Extract to read.
......

Given the sheer volume of health care legislation passed in recent years and the possible difficulties in communication between information technology departments and the clinicians who will be using the technology, it’s not surprising that the prospect of implementing an electronic health record (EHR) system can feel daunting. Consider these strategies to help make the transition a successful one.
Keep the emphasis on patient care. Between Meaningful Use requirements and the move toward value-based reimbursement, it’s easy to think that EHRs are all about regulations and the bottom line. But the true purpose of EHRs is to improve and inform patient care through easier access to information and better communication with the health care team. “That does get lost sometimes,” notes Richard Baron, MD, president of the American Board of Internal Medicine.
Visualize the possibilities. Before you get mired in the technical details of the implementation, think about how easier access to information might benefit patient care. Are there ways you can integrate the EHR into an office visit? For example, can you show your patients their lab values to demonstrate how medications are working? Would showing parents a plot of their child’s growth curve help them understand the importance of staying active and following a healthy diet?
Get inspired. Focusing on how technology can improve patient care can also help inspire physicians to persevere through the tough transition. One of the best ways to discover the power of today’s technology is to see it in action or hear what other physicians are doing with their systems. Seek out advice from physicians who have successfully integrated EHRs into their practices or attend presentations on the topic.
Keep workflow front of mind. There’s no better way to ensure success than by making sure you or another doctor is involved in technology decisions. “The most successful implementations I’ve seen… start with getting the end users to identify problems they have in their current daily workflow,” says Baron.
“One of the fears you hear consistently from physicians is that the effect will be to push work that has been done by others back onto the physician,” says Baron. This might include typing, order entry, and coding. This fear is not unfounded, but physicians can take preventive action by thinking through how technology can affect workflow.
Prepare for the transition. You’ll either have to put in more hours or see fewer patients during the first few weeks—maybe longer—while you’re getting up to speed on the new system. Some practices temporarily reduce patient load or leave one 15-minute slot per hour to allow for the extra time it will take to catch up on documentation.
Because decreased patient load can translate to a dip in income, consider giving physicians the option to put aside a bit of their salary in the months leading up to the implementation to even out the cash flow while they’re in the thick of the transition.
Settle in for the long haul. Just as you’re never finished learning as a doctor, you’re never really finished implementing an EHR. But once you’re through the first few months, the benefits can multiply.

......

Supplied entries.

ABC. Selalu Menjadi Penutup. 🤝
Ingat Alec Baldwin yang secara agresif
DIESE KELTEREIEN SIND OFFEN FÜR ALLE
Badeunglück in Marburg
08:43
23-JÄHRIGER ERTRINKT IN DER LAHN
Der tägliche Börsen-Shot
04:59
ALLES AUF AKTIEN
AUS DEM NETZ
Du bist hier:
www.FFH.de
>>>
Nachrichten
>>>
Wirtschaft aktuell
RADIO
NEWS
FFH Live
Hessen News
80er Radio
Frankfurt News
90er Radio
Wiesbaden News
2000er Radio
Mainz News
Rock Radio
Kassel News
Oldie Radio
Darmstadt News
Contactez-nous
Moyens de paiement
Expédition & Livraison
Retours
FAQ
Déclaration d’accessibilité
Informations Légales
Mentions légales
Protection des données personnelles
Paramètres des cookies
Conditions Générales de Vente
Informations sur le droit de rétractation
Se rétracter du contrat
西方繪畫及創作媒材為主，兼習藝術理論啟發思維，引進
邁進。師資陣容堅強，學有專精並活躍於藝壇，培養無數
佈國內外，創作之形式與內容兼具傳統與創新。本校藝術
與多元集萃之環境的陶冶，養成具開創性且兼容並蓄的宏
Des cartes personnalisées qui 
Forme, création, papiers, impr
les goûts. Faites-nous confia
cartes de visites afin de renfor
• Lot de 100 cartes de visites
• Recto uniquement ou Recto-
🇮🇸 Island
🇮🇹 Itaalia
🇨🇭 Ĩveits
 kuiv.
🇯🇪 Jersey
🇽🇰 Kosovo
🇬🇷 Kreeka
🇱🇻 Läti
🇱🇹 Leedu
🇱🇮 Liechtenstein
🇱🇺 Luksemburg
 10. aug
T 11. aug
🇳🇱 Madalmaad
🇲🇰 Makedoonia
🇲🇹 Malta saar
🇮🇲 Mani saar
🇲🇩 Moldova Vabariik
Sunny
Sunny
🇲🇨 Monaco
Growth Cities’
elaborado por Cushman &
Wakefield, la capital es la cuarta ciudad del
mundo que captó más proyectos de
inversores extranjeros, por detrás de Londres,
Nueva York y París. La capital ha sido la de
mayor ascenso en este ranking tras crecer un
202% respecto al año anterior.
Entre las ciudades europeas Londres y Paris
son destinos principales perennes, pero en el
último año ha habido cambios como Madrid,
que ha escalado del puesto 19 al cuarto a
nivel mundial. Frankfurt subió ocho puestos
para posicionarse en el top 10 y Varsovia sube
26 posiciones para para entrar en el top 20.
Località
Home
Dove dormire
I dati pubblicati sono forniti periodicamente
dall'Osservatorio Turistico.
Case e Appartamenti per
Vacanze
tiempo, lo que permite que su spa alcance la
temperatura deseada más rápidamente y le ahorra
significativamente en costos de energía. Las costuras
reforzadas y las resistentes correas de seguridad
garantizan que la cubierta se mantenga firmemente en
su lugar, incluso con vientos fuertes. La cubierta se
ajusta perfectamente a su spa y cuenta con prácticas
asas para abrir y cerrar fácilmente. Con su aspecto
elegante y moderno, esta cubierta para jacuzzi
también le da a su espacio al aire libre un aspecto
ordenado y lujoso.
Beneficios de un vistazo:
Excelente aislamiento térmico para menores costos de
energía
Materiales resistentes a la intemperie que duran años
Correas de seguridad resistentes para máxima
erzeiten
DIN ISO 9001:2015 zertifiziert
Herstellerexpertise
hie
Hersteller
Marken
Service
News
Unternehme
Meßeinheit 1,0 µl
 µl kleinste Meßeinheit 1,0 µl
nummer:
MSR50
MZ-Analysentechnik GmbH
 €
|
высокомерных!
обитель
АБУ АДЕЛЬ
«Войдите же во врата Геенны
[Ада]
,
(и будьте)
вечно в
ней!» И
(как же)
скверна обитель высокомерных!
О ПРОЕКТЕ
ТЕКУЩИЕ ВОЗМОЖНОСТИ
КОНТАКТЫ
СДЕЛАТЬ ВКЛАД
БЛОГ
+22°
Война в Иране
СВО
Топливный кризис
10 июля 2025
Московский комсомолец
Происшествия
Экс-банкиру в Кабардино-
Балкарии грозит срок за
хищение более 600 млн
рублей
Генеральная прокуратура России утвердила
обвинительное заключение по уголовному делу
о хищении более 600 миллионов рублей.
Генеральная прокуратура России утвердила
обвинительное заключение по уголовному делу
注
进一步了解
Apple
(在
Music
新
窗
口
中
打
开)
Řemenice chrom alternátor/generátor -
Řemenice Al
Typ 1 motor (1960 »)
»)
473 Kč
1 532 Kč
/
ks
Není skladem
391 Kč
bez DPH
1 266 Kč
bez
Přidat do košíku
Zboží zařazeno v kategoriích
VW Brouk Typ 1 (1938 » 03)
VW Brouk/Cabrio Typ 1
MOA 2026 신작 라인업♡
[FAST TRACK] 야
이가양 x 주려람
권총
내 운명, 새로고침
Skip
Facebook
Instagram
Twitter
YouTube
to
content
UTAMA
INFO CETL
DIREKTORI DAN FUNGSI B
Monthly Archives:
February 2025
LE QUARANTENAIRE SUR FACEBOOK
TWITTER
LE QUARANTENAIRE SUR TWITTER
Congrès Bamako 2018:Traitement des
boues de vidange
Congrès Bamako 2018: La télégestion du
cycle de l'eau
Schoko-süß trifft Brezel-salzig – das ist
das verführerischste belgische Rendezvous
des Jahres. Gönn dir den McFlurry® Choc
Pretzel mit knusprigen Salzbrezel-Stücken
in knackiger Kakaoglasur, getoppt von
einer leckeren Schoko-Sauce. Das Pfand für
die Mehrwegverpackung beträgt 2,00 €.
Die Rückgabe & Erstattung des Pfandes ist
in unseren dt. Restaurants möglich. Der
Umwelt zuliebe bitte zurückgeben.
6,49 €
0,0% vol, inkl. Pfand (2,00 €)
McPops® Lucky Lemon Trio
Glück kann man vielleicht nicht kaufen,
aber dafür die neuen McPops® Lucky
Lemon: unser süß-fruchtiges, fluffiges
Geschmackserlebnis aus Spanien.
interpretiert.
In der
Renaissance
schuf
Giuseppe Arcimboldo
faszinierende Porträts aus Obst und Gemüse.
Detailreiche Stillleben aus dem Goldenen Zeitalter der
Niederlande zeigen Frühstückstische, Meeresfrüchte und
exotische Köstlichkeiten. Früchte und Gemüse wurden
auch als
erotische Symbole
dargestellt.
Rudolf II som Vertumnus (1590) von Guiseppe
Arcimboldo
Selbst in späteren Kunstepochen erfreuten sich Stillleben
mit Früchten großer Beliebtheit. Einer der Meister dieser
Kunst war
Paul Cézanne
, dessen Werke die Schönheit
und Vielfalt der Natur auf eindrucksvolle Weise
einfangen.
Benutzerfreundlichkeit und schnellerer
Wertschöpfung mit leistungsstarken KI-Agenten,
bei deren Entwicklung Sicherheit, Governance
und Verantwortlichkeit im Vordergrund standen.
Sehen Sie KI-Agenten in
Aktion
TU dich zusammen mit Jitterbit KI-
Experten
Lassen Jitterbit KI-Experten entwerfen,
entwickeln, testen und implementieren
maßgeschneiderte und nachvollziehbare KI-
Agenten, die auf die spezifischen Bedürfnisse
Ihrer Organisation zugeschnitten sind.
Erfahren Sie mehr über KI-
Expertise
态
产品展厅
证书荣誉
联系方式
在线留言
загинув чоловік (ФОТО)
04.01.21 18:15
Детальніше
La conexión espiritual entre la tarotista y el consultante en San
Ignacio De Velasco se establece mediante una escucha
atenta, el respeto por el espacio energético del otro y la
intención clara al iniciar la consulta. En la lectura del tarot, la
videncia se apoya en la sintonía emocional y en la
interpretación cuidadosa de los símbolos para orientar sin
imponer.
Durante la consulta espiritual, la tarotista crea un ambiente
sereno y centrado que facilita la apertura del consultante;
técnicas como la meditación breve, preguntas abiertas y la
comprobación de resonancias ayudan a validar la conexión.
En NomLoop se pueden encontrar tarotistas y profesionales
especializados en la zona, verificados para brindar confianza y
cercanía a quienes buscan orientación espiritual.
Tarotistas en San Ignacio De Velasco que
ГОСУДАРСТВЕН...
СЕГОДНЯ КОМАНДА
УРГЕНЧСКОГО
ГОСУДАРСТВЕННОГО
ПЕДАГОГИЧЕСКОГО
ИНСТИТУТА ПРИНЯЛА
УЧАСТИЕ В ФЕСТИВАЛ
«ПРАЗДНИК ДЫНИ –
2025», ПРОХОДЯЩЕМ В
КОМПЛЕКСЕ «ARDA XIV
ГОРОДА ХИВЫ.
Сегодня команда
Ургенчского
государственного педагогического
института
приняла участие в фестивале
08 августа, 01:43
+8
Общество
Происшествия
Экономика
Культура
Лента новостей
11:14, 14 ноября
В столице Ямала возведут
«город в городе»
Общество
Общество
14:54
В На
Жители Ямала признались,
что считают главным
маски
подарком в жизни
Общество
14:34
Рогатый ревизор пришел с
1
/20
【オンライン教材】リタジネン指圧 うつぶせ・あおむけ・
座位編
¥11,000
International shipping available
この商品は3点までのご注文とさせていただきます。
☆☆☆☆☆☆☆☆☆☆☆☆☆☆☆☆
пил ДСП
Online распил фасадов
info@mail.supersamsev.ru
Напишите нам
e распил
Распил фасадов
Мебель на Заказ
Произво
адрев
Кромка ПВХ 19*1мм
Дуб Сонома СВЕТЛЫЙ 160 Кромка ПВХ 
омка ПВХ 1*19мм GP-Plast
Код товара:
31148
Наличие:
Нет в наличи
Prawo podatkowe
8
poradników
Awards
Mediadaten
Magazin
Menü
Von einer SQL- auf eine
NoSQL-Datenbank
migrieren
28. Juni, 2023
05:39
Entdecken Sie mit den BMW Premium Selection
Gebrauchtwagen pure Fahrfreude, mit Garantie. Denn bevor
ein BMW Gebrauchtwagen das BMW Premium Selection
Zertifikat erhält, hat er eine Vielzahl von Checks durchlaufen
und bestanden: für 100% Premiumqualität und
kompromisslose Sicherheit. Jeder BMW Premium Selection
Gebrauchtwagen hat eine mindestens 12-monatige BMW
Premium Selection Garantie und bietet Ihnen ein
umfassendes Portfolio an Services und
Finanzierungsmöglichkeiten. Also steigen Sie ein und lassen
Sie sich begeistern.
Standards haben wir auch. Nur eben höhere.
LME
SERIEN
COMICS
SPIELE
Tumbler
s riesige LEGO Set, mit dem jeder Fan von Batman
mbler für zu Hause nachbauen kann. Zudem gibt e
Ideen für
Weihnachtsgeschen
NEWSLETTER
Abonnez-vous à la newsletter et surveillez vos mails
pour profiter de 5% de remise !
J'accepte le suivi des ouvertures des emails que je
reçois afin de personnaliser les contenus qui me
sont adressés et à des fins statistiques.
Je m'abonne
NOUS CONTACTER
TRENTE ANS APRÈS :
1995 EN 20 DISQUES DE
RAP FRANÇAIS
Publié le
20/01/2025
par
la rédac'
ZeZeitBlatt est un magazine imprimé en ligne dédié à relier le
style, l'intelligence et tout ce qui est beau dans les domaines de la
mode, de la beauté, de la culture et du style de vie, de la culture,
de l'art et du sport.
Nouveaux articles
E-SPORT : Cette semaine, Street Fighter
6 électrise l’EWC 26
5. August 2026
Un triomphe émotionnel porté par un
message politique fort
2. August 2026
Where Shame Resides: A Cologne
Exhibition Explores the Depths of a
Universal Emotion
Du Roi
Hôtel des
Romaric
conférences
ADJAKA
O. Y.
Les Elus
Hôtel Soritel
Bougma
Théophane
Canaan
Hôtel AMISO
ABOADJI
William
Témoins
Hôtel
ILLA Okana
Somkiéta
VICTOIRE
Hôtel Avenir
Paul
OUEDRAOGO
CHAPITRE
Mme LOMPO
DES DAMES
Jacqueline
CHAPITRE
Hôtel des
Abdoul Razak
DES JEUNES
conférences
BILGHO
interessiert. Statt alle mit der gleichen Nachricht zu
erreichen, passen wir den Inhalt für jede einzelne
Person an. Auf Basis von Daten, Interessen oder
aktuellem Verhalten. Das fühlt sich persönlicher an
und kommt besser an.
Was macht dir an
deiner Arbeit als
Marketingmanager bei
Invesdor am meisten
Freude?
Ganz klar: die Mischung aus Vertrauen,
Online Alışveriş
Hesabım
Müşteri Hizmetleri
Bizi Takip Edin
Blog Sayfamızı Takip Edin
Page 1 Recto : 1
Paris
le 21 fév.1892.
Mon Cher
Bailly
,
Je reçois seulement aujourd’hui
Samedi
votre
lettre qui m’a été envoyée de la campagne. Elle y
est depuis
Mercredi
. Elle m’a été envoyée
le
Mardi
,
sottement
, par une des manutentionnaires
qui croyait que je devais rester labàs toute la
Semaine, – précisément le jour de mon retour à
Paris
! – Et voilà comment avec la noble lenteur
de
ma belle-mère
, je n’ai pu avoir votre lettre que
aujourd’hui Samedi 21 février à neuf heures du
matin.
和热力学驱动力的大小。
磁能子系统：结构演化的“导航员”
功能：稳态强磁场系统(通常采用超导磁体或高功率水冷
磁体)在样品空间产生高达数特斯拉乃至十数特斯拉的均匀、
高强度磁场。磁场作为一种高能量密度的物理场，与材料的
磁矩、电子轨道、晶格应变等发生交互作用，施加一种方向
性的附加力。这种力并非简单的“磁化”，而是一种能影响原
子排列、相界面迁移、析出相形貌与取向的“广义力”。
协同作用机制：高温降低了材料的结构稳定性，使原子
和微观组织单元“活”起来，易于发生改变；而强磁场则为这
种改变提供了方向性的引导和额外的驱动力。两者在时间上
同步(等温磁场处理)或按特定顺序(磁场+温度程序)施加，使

......

Work required.
Reproduce word for word the stretch of the electronic health record text above from "Get inspired. Focusing" through "on the topic.".

Exercise result.
Get inspired. Focusing on how technology can improve patient care can also help inspire physicians to persevere through the tough transition. One of the best ways to discover the power of today’s technology is to see it in action or hear what other physicians are doing with their systems. Seek out advice from physicians who have successfully integrated EHRs into their practices or attend presentations on the topic.